### Supplied data ###
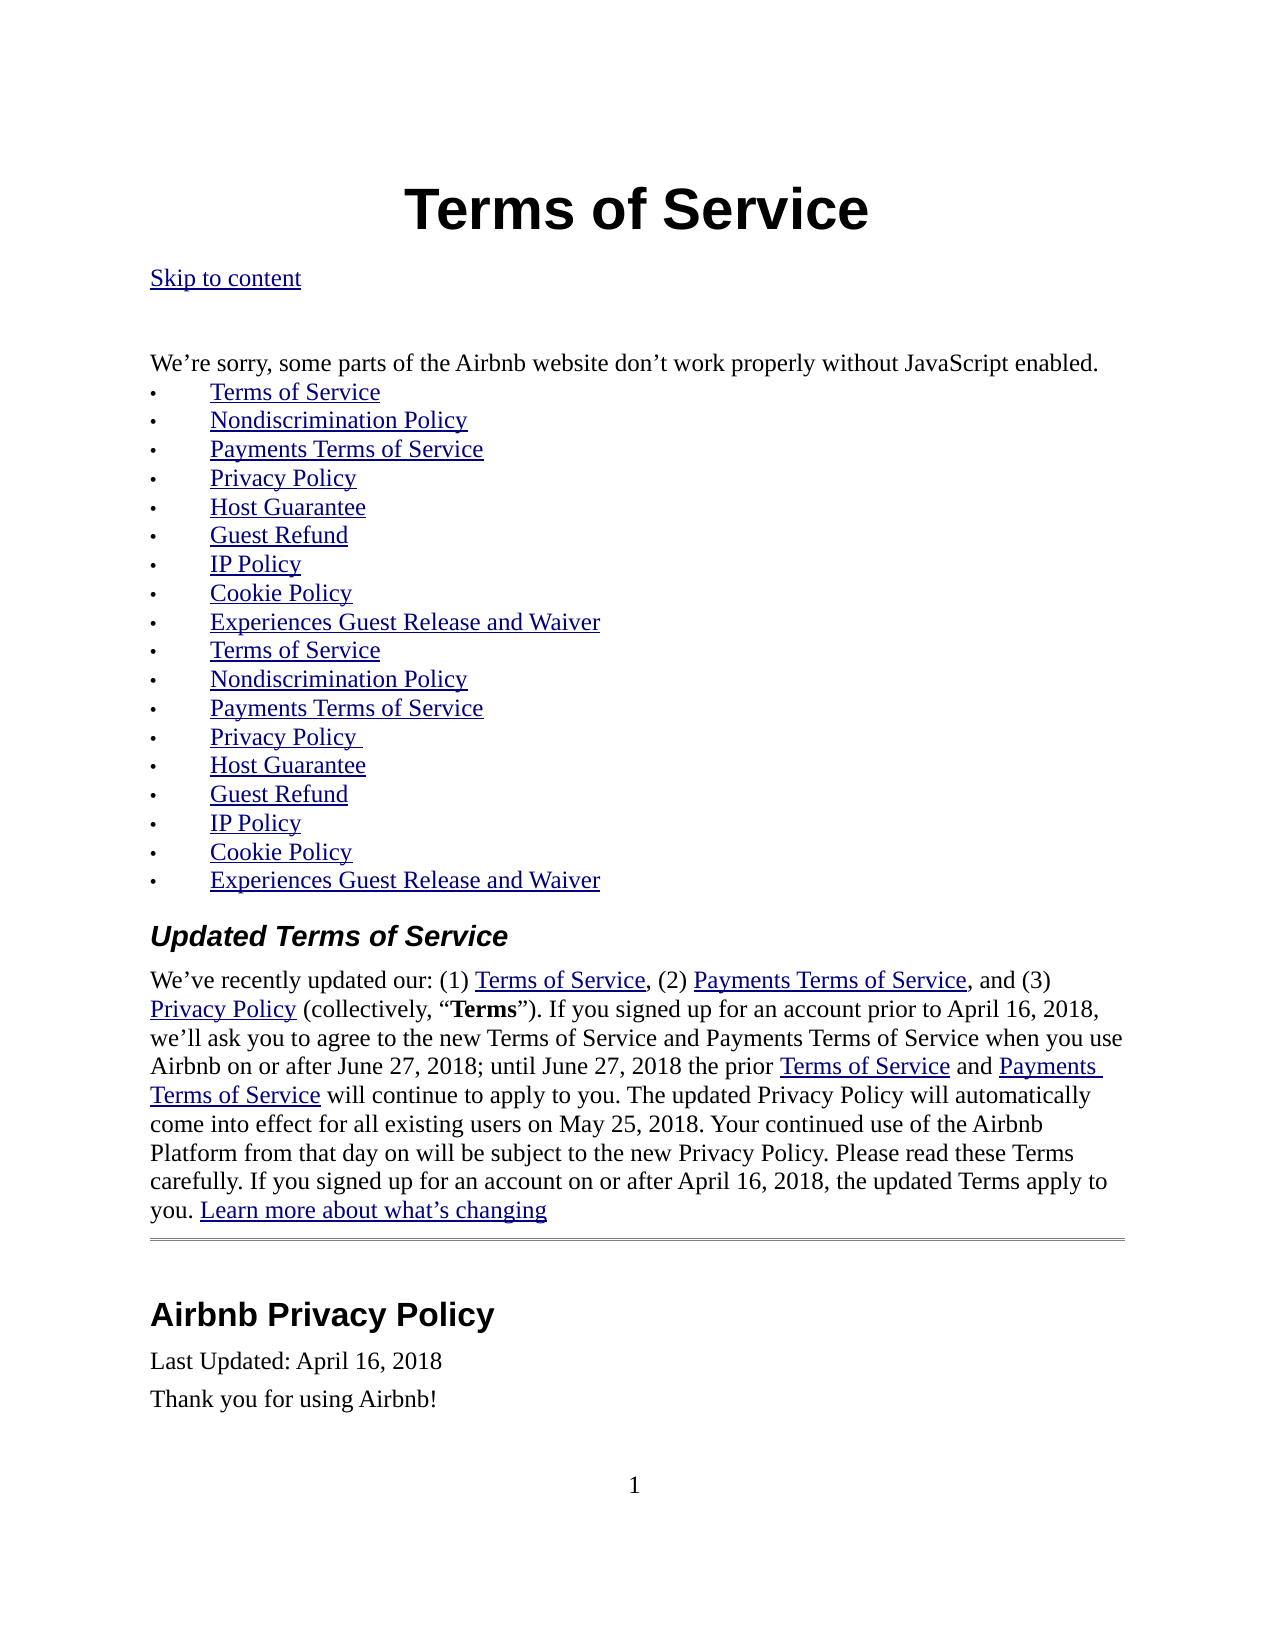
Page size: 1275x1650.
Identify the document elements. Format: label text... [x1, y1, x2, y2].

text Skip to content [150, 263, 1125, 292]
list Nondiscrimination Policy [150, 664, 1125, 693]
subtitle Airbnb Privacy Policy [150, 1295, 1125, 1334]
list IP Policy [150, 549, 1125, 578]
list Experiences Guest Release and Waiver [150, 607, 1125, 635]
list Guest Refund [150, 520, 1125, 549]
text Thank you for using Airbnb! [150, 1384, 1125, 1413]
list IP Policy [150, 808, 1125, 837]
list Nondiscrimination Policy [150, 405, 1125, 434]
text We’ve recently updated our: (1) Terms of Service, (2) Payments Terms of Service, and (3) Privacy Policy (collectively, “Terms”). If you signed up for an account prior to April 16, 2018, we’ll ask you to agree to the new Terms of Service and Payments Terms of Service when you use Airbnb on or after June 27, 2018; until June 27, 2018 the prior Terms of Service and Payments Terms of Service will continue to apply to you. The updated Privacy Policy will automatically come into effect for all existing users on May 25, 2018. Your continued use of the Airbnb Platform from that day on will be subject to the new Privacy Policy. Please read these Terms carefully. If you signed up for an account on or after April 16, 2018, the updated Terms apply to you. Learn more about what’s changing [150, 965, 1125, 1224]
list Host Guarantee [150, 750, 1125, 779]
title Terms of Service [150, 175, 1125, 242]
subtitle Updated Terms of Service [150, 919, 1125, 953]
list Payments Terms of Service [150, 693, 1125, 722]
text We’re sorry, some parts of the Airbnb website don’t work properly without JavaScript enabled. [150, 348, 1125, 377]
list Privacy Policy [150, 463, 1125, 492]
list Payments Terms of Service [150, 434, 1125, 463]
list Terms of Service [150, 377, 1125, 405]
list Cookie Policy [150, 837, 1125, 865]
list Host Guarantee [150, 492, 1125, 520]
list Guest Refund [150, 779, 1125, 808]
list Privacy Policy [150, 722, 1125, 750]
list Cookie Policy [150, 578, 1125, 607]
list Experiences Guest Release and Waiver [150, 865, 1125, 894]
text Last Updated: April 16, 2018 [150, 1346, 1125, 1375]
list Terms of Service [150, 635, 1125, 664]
###
Reproduce the lines of the items above word for word, starting at the line containing "text Skip to content [150, 263, 1125, 292]" and ending at the line containing "list Nondiscrimination Policy [150, 405, 1125, 434]".

(Result):
text Skip to content [150, 263, 1125, 292]
list Nondiscrimination Policy [150, 664, 1125, 693]
subtitle Airbnb Privacy Policy [150, 1295, 1125, 1334]
list IP Policy [150, 549, 1125, 578]
list Experiences Guest Release and Waiver [150, 607, 1125, 635]
list Guest Refund [150, 520, 1125, 549]
text Thank you for using Airbnb! [150, 1384, 1125, 1413]
list IP Policy [150, 808, 1125, 837]
list Nondiscrimination Policy [150, 405, 1125, 434]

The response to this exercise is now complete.